--- Source information Enclosed Below ---

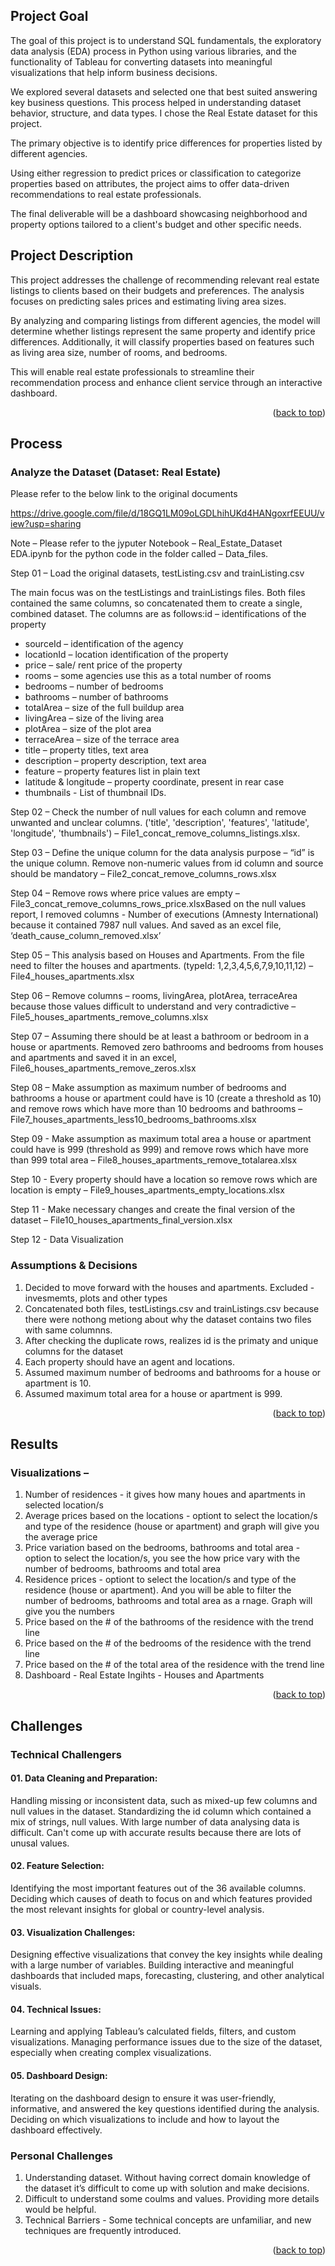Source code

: <a id="readme-top"></a>

## Project Goal
The goal of this project is to understand SQL fundamentals, the exploratory data analysis (EDA) process in Python using various libraries, and the functionality of Tableau for converting datasets into meaningful visualizations that help inform business decisions.

We explored several datasets and selected one that best suited answering key business questions. This process helped in understanding dataset behavior, structure, and data types. I chose the Real Estate dataset for this project.

The primary objective is to identify price differences for properties listed by different agencies. 

Using either regression to predict prices or classification to categorize properties based on attributes, the project aims to offer data-driven recommendations to real estate professionals. 

The final deliverable will be a dashboard showcasing neighborhood and property options tailored to a client's budget and other specific needs.


## Project Description
This project addresses the challenge of recommending relevant real estate listings to clients based on their budgets and preferences. The analysis focuses on predicting sales prices and estimating living area sizes.

By analyzing and comparing listings from different agencies, the model will determine whether listings represent the same property and identify price differences. Additionally, it will classify properties based on features such as living area size, number of rooms, and bedrooms. 

This will enable real estate professionals to streamline their recommendation process and enhance client service through an interactive dashboard.

<p align="right">(<a href="#readme-top">back to top</a>)</p>

## Process
### Analyze the Dataset (Dataset: Real Estate)
Please  refer to the below link to the original documents

https://drive.google.com/file/d/18GQ1LM09oLGDLhihUKd4HANgoxrfEEUU/view?usp=sharing  

Note – Please refer to the jyputer Notebook – Real_Estate_Dataset EDA.ipynb for the python code in the folder called – Data_files. 

Step 01 – Load the original datasets, testListing.csv and trainListing.csv

The main focus was on the testListings and trainListings files. Both files contained the same columns, so concatenated them to create a single, combined dataset. The columns are as follows:id – identifications of the property

* sourceId – identification of the agency
* locationId – location identification of the property
* price – sale/ rent price of the property
* rooms – some agencies use this as a total number of rooms
* bedrooms – number of bedrooms
* bathrooms – number of bathrooms
* totalArea – size of the full buildup area
* livingArea – size of the living area
* plotArea – size of the plot area
* terraceArea – size of the terrace area
* title – property titles, text area
* description – property description, text area
* feature – property features list in plain text
* latitude & longitude – property coordinate, present in rear case
* thumbnails - List of thumbnail IDs.

Step 02 – Check the number of null values for each column and remove unwanted and unclear columns. ('title', 'description', 'features', 'latitude', 'longitude', 'thumbnails') – File1_concat_remove_columns_listings.xlsx. 

Step 03 – Define the unique column for the data analysis purpose – “id” is the unique column. Remove non-numeric values from id column and source should be mandatory – File2_concat_remove_columns_rows.xlsx

Step 04 – Remove rows where price values are empty – File3_concat_remove_columns_rows_price.xlsxBased on the null values report, I removed columns - Number of executions (Amnesty International) because it contained 7987 null values. And saved as an excel file, ‘death_cause_column_removed.xlsx’

Step 05 – This analysis based on Houses and Apartments. From the file need to filter the houses and apartments. (typeId: 1,2,3,4,5,6,7,9,10,11,12) – File4_houses_apartments.xlsx

Step 06 – Remove columns – rooms, livingArea, plotArea, terraceArea because those values difficult to understand and very contradictive – File5_houses_apartments_remove_columns.xlsx

Step 07 – Assuming there should be at least a bathroom or bedroom in a house or apartments. Removed zero bathrooms and bedrooms from houses and apartments and saved it in an excel, File6_houses_apartments_remove_zeros.xlsx

Step 08 – Make assumption as maximum number of bedrooms and bathrooms a house or apartment could have is 10 (create a threshold as 10) and remove rows which have more than 10 bedrooms and bathrooms – File7_houses_apartments_less10_bedrooms_bathrooms.xlsx

Step 09 - Make assumption as maximum total area a house or apartment could have is 999 (threshold as 999) and remove rows which have more than 999 total area – File8_houses_apartments_remove_totalarea.xlsx

Step 10 - Every property should have a location so remove rows which are location is empty – File9_houses_apartments_empty_locations.xlsx

Step 11 - Make necessary changes and create the final version of the dataset – File10_houses_apartments_final_version.xlsx

Step 12 - Data Visualization

### Assumptions & Decisions 

1. Decided to move forward with the houses and apartments. Excluded - invesmemts, plots and other types
2. Concatenated both files, testListings.csv and trainListings.csv because there were nothong metiong about why the dataset contains two files with same columnns.
3. After checking the duplicate rows, realizes id is the primaty and unique columns for the dataset
4. Each property should have an agent and locations.
5. Assumed maximum number of bedrooms and bathrooms for a house or apartment is 10.
6. Assumed maximum total area for a house or apartment is 999.

<p align="right">(<a href="#readme-top">back to top</a>)</p>

## Results
### Visualizations – 
1.	Number of residences - it gives how many houes and apartments in selected location/s
2.	Average prices based on the locations - optiont to select the location/s and type of the residence (house or apartment) and graph will give you the average price
3.	Price variation based on the bedrooms, bathrooms and total area - option to select the location/s, you see the how price vary with the number of bedrooms, bathrooms and total area
4.	Residence prices - optiont to select the location/s and type of the residence (house or apartment). And you will be able to filter the number of bedrooms, bathrooms and total area as a rnage. Graph will give you the numbers
5.	Price based on the # of the bathrooms of the residence with the trend line
6.	Price based on the # of the bedrooms of the residence with the trend line
7.	Price based on the # of the total area of the residence with the trend line
8.	Dashboard - Real Estate Ingihts - Houses and Apartments

<p align="right">(<a href="#readme-top">back to top</a>)</p>

## Challenges 
### Technical Challengers
#### 01.	Data Cleaning and Preparation:

Handling missing or inconsistent data, such as mixed-up few columns and null values in the dataset.
Standardizing the id column which contained a mix of strings, null values.
With large number of data analysing data is difficult. Can't come up with accurate results because there are lots of unusal values.

#### 02.	Feature Selection:

Identifying the most important features out of the 36 available columns.
Deciding which causes of death to focus on and which features provided the most relevant insights for global or country-level analysis.

#### 03.	Visualization Challenges:

Designing effective visualizations that convey the key insights while dealing with a large number of variables.
Building interactive and meaningful dashboards that included maps, forecasting, clustering, and other analytical visuals.

#### 04.	Technical Issues:

Learning and applying Tableau’s calculated fields, filters, and custom visualizations.
Managing performance issues due to the size of the dataset, especially when creating complex visualizations.

#### 05.	Dashboard Design:

Iterating on the dashboard design to ensure it was user-friendly, informative, and answered the key questions identified during the analysis.
Deciding on which visualizations to include and how to layout the dashboard effectively.

### Personal Challenges

1. Understanding dataset. Without having correct domain knowledge of the dataset it’s difficult to come up with solution and make decisions.
2. Difficult to understand some coulms and values. Providing more details would be helpful.
3. Technical Barriers - Some technical concepts are unfamiliar, and new techniques are frequently introduced.


<p align="right">(<a href="#readme-top">back to top</a>)</p>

--- End of Enclosed Source information ---

#### [The task]
Lines in the data that hold "types" must be located and copied.

#### [Response area]
We explored several datasets and selected one that best suited answering key business questions. This process helped in understanding dataset behavior, structure, and data types. I chose the Real Estate dataset for this project.
1. Decided to move forward with the houses and apartments. Excluded - invesmemts, plots and other types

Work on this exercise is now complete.